#### [ASSIGNED TASK 1]
In the circle theorems thread, which two chords does the reply say to draw?
#### [ASSIGNED TASK 2]
Quote the circle theorems thread word for word, taking everything from "Since $\displaystyle AB" down to "you very much!".

START TEXT UNDER STUDY

# Circle Theorems

• Nov 10th 2008, 09:41 AM
bearej50
Circle Theorems
Given: Isosceles Triangle ABC is inscribed in a circle with base BC.
Prove: If P is any poin on minor arc BC, then ray PA bisects angle BPC.
• Nov 10th 2008, 11:58 AM
Soroban
Hello, bearej50!

Quote:

Given: Isosceles Triangle $\displaystyle ABC$ is inscribed in a circle with base $\displaystyle BC.$

Prove: If $\displaystyle P$ is any point on minor arc $\displaystyle BC$, then ray $\displaystyle PA$ bisects $\displaystyle \angle BPC.$

Code:

                A               * o *           *    / \    *         *    /  \    *       *    /  o \    *             /      \       *    /        \    *       *  /      o  \  *       *  /            \  *         /              \       B*- - - - - -o- - -*C         *              *           *          *               * * * o                     P

Draw chords $\displaystyle PB$ and $\displaystyle PC$.

Inscribed angle $\displaystyle APB$ is measured by $\displaystyle \tfrac{1}{2}\,\text{arc}(AB).$
Inscribed angle $\displaystyle APC$ is measured by $\displaystyle \tfrac{1}{2}\,\text{arc}(AC).$

Since $\displaystyle AB = AC$ .
(the triangle is isosceles),
. . then $\displaystyle \text{arc}(AB) = \text{arc}(AC)$ .
(equal chords subtend equal arcs).

Therefore: .$\displaystyle \angle APB = \angle APC \quad\Rightarrow\quad AP \text{ bisects }\angle BPC.$

• Nov 10th 2008, 04:56 PM
bearej50
thank you very much!

END TEXT UNDER STUDY
START DATASET CONTENT

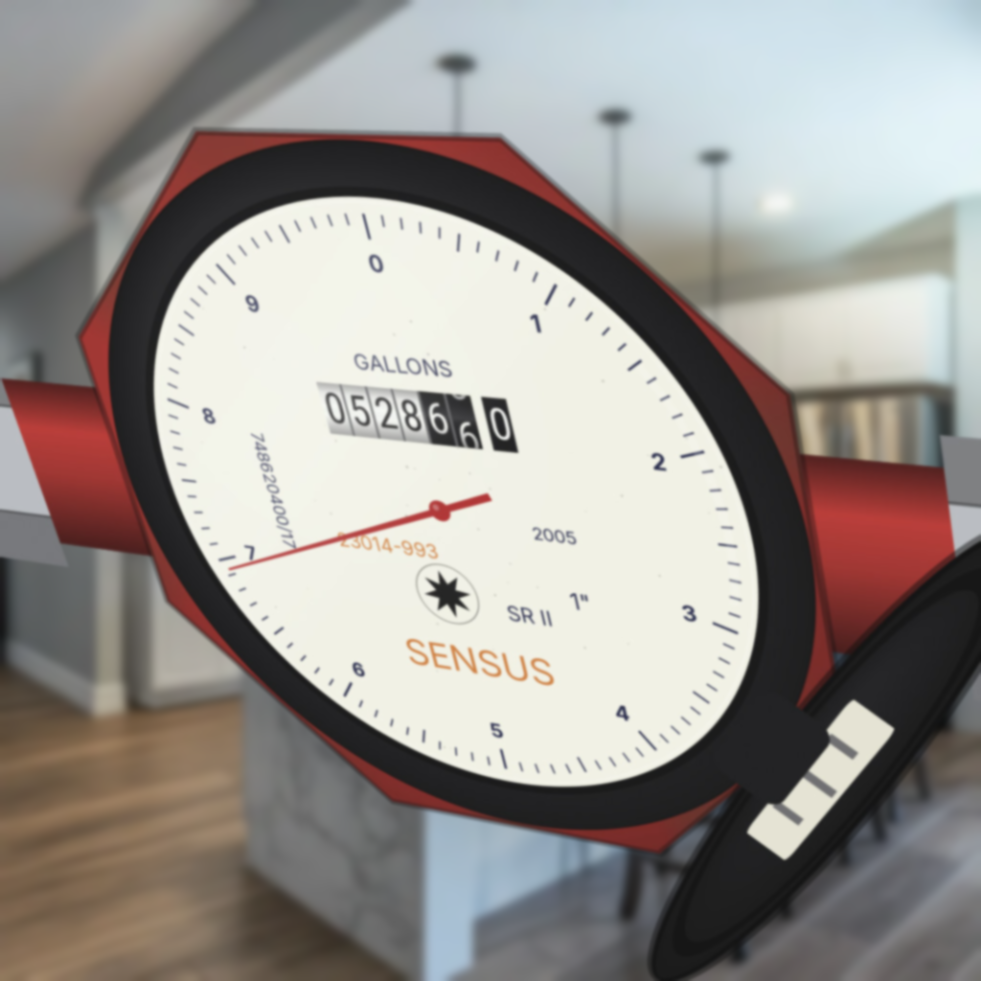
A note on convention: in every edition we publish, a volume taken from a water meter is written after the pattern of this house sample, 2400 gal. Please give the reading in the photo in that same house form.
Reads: 528656.9 gal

END DATASET CONTENT

#### [ANSWER BOX 1]
Chords PB and PC.

#### [ANSWER BOX 2]
Since $\displaystyle AB = AC$ .
(the triangle is isosceles),
. . then $\displaystyle \text{arc}(AB) = \text{arc}(AC)$ .
(equal chords subtend equal arcs).

Therefore: .$\displaystyle \angle APB = \angle APC \quad\Rightarrow\quad AP \text{ bisects }\angle BPC.$

• Nov 10th 2008, 04:56 PM
bearej50
thank you very much!